▶ _Task objective_: Work out how many lines in the data below contain "camera", and state that count with nothing added.
Given data Start Marker
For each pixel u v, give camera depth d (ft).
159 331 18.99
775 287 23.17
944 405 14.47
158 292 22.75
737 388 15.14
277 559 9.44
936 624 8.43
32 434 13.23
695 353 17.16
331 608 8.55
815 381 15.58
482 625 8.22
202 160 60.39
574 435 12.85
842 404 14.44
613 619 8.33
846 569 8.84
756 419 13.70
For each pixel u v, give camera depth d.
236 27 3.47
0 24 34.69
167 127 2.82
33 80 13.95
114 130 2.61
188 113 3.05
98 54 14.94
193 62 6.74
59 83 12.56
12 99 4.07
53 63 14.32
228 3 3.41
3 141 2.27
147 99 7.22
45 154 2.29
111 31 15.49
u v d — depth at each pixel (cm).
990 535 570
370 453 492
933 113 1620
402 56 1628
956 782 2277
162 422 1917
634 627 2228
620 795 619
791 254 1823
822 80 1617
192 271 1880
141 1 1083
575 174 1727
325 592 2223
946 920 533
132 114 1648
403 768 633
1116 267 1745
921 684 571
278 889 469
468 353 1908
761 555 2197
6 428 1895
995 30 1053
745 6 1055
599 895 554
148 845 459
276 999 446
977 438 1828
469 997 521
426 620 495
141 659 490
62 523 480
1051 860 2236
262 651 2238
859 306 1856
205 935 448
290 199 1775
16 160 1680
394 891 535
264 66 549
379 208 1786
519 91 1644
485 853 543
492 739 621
Given data End Marker
Given data Start Marker
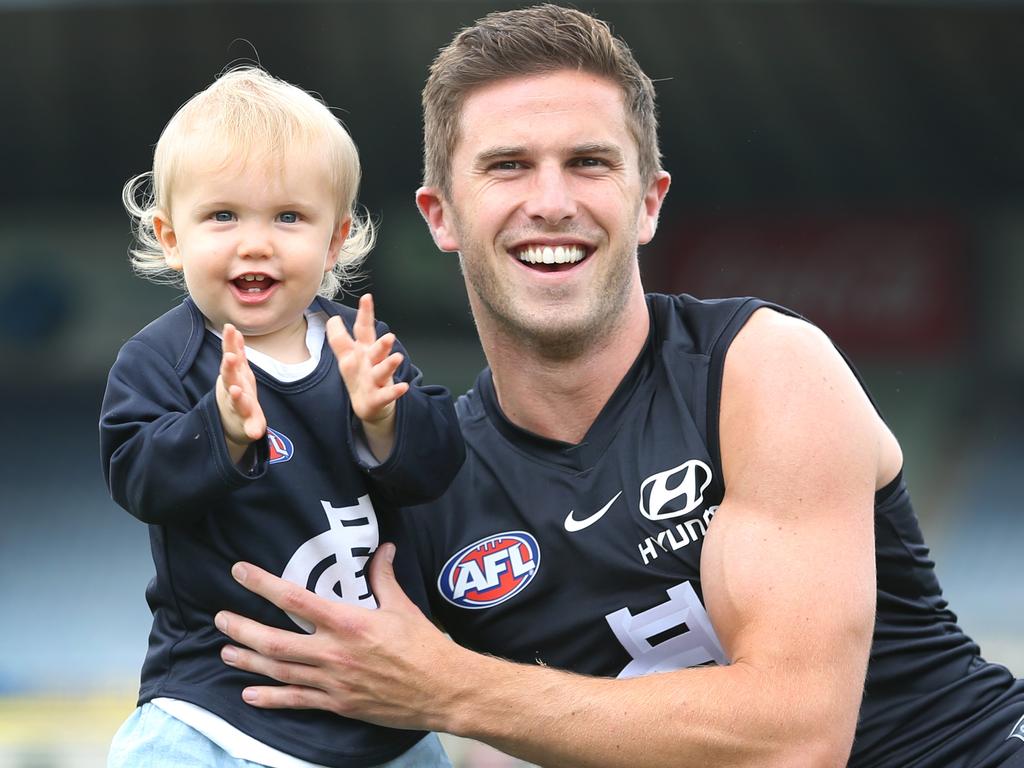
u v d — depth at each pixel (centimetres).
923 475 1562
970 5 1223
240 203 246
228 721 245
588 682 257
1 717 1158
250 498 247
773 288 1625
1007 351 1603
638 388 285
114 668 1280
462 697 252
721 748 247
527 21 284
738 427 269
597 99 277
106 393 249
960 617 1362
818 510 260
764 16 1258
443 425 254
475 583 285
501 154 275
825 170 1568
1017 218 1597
Given data End Marker
Given data Start Marker
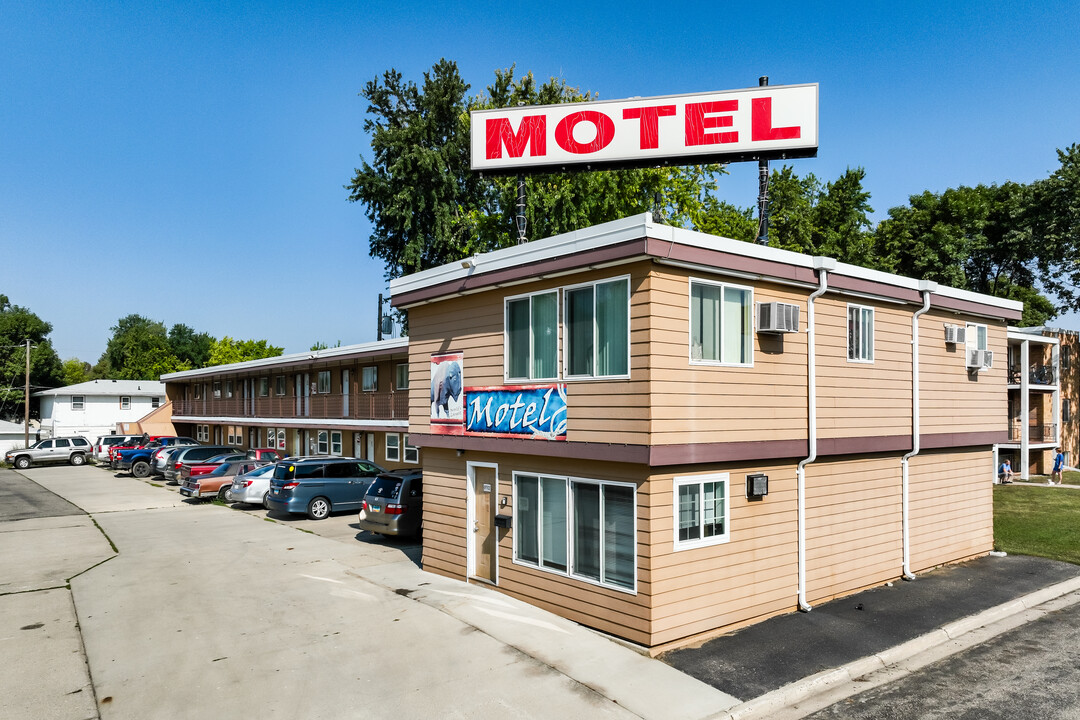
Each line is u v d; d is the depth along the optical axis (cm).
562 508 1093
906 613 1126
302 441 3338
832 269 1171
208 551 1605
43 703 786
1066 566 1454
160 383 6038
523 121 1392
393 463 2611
Given data End Marker
▶ _Response_: 2